The AI models either fail repeatedly or confidently provide obviously wrong solutions. ChatGPT’s most powerful model even stated that it was unsolvable.

Create a math puzzle

Here’s the puzzle in text, if you want to try it out yourself:

Create a Kid-Friendly Emoji Math Puzzle that adheres to the following. And then try and solve it to show the answer is correct .
Core Rules
1. Use simple, recognizable emojis (fruits or animals)
2. Create 4–6 addition equations
3. Equation formats: Primary format: 🍎 + 🍌 = 🐱 Alternative format: 🍎 + 🍌 = 3 (allowed at most once)
Constraints
1. No repeated emojis on left side of equations
2. Each number (0 through 5) must be represented exactly once in the emoji-to-number mapping
3. Each emoji must be assigned exactly one number, and each number must be assigned to exactly one emoji
4. Only numbers 0–5 allowed
5. Equations must be horizontal with consistent spacing
6. Each emoji must represent the same number throughout the puzzle
7. All emojis used in the equations must appear in the emoji-to-number mapping
8. All emojis in the emoji-to-number mapping must be used in at least one equation
Note: The puzzle should be solvable using only the given equations and constraints, without requiring additional mathematical knowledge beyond basic addition.

Gemini is the most confident of the lot, and obviously and obliviously wrong.

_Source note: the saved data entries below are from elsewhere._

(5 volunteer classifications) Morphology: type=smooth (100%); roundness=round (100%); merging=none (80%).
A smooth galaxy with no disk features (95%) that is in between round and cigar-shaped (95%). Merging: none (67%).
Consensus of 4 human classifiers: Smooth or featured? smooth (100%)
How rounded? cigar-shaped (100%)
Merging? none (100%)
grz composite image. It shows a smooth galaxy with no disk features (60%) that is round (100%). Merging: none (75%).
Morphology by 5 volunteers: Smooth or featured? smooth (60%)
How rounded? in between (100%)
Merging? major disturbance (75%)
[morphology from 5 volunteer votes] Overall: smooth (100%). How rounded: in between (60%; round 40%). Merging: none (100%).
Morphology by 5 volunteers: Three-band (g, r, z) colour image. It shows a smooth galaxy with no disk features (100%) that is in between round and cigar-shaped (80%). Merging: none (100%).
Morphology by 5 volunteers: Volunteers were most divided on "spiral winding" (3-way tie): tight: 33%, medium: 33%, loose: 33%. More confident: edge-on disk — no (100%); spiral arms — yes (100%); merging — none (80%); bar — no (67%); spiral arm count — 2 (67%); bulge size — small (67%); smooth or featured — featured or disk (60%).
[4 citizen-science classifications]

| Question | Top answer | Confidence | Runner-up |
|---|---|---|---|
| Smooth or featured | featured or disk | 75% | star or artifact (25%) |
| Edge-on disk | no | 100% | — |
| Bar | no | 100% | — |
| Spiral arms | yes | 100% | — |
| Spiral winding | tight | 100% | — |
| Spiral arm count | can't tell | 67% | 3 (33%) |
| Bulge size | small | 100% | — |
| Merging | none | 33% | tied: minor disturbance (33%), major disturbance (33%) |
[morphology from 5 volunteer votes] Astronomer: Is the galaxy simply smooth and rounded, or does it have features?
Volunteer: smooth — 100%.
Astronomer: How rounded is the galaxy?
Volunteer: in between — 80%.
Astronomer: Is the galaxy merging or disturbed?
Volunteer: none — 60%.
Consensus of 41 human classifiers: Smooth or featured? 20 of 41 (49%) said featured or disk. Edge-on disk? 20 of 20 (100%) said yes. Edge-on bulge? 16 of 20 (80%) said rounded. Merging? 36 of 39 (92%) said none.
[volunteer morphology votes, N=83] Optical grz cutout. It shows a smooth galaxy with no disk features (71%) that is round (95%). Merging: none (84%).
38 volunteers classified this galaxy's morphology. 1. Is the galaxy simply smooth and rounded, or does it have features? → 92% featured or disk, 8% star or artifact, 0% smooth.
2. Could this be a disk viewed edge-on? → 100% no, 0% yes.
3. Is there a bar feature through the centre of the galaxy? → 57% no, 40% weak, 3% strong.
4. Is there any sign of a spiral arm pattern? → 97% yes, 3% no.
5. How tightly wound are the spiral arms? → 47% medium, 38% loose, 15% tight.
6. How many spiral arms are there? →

Gemini (Google’s AI) getting it wrong

Note: I couldn’t try the advanced version of Gemini because they dark-patterned me into paying for 4 months of their very expensive subscription without me realizing it. And this being Google, I have no way of even asking for a refund. Not going to burn my fingers again.

ChatGPT’s most powerful model (o1-preview) thinks for a long time and then states it is unsolvable

ChatGPT’s o1-preview model says this is unsolvable (nope, not true)

It does, however, graciously apologize when I point out it is.

“My bad”, says ChatGPT

Claude is smarter and seems to understand it can be solved, but tries and fails repeatedly

Claude 3.5 Sonnet trying and failing (again and again)

What’s going on? This is 5 linear equations involving single digit numbers. There’s nothing complex here — no calculus, no special math knowledge needed beyond basic addition.

My guess is this reveals something interesting about AI models: they struggle with flipping or reversing thought sequences. Sure, they can chain thoughts linearly, and they’ll reverse lists if you explicitly ask them to. But this puzzle needs something different — the ability to work backwards naturally, which humans often do without thinking. We start with what we want and build backwards to create the puzzle. AI models seem to lack this ability unless explicitly prompted?

What does that tell us? What might it mean that these advanced AI models stumble on something this basic?

Want the solution? Please sign up here and I’ll send you the worksheet with the puzzle — you’ll see it really is quite simple to put together!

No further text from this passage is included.